Fiore e D. fanno entrambi parti del Gruppo Trans* Bologna che per questa sera alle 20, in Piazza Scaravilli a Bologna, organizza il convegno“Quale futuro per le persone trans* e intersex in Italia?” (ne avevamo parlato qui): “Il mio sogno – spiega Fiore – è creare un giorno dei gruppi di ascolto per genitori che si trovano nelle mie stesse condizioni. Io ho capito solo tardi, quando mio figlio ancora minorenne ci ha rivelato quale fosse il problema, che per anni avevo sottovalutato la situazione, semplicemente pensando che fosse omosessuale. Nella mia ignoranza e inconsapevolezza, non avevo affatto preso in considerazione l’ipotesi che si sentisse a disagio nel suo corpo. Eppure, col senno di poi, di segnali ce n’erano: non solo perché voleva i capelli corti e metteva abiti maschili, ma anche perché guardava le donne e perché nel suo percorso scolastico è stato più volte deriso e anche picchiato, purtroppo”.

Oggi Fiore sta cercando di recuperare il tempo perduto, stando accanto a suo figlio e sostenendolo in ogni modo: “Per suo padre è stato diverso, viene da una famiglia eccezionale ma di vecchi valori, dove certi temi sono ancora tabù. Io, invece, non tollero nemmeno la parola accettare. Da mamma voglio solo la felicità di mio figlio e quando mi ha raccontato che si sentiva un ragazzo, mi sono solo chiesta come avessi fatto a non pensarci prima e mi sono solo preoccupata della sofferenza fisica che l’avrebbe atteso. Per il resto, l’ho accompagnato e lo sto ancora accompagnando a ognuno degli appuntamenti che riguardano la sua transizione. E quando sarà il momento dell’intervento, gli sarò come sempre affianco, perché per lui riappropriarsi del proprio corpo è fondamentale”.
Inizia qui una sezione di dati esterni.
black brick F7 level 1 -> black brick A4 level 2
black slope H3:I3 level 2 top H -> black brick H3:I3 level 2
Per quanto riguarda il contesto sociale, oggi Fiore è soddisfatta: “Mio figlio è circondato da persone che gli vogliono bene e il suo bel carattere lo aiuta forse ad aprirsi e agli altri e a non essere discriminato. Ma le cose non vanno sempre così: il mondo del lavoro non è preparato, nel 90% dei casi si viene esclusi perché trans, complice una legge vecchia 35 anni che di fatto impone l’intervento chirurgico per il cambio dei documenti. Mio figlio fa il barista e lavora in discoteca, di recente abbiamo anche aperto un locale nostro. Ma ha lasciato il mondo della scuola prima del previsto anche perché non si sentiva adeguatamente protetto dall’istituzione deputata a farlo“.
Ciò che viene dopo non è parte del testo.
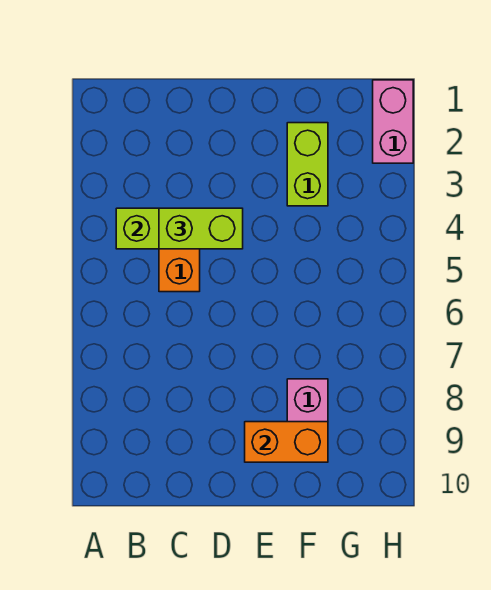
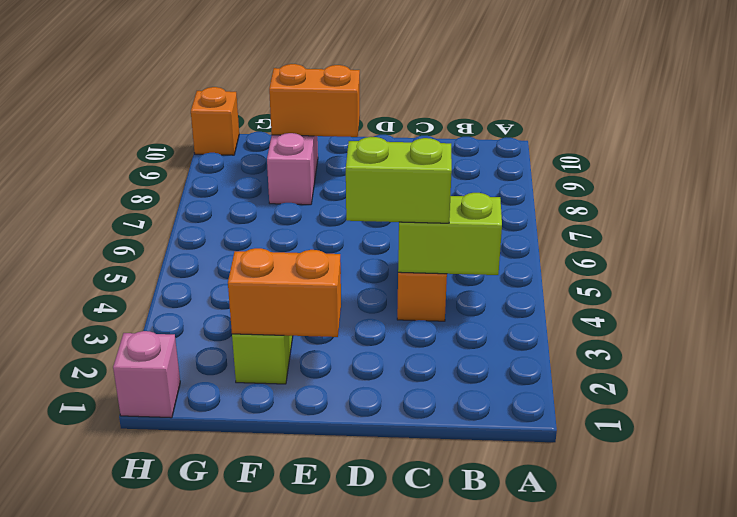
none -> orange brick E2:F2 level 2
pink brick H1:H2 level 1 -> pink brick H1 level 1
none -> orange brick H10 level 1

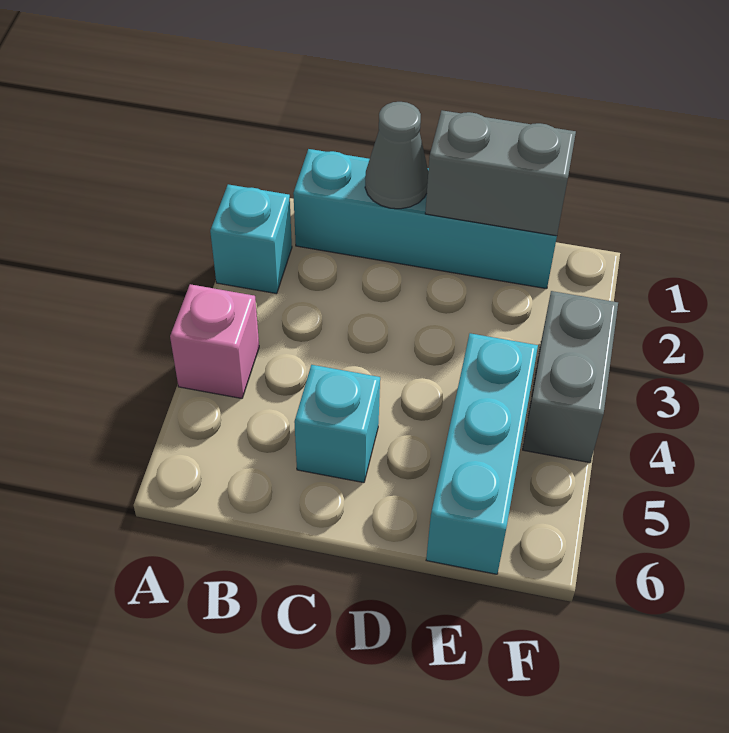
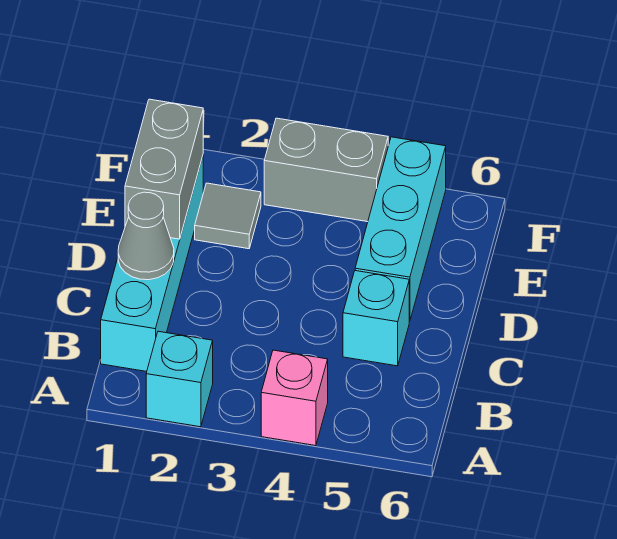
none -> grey tile E2 level 1
cyan brick E4:E6 level 1 -> cyan brick D5:F5 level 1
Dal canto suo Fiore ha sentito forte il senso di colpa, che l’ha portata ad avere anche crisi depressive: “Piango ancora oggi, quando sono da sola. Per me che l’ho partorito, sapere di non avergli dato il corpo che doveva essere il suo è stato ed è pesante. A pensarci oggi, gli avrei anche potuto risparmiare tanta sofferenza inutile: me lo ricordo, quando da piccolo diceva che voleva essere un bambino. Un disagio esploso più avanti, quando non aveva più voglia di fare niente, neanche di vivere. Ai genitori dico che non è vero che a sei o sette anni sia impossibile avere la consapevolezza che dentro al proprio corpo si sta male. La storia di mio figlio dimostra che, anche da molto piccoli, si può avere già capito tutto di se stessi”.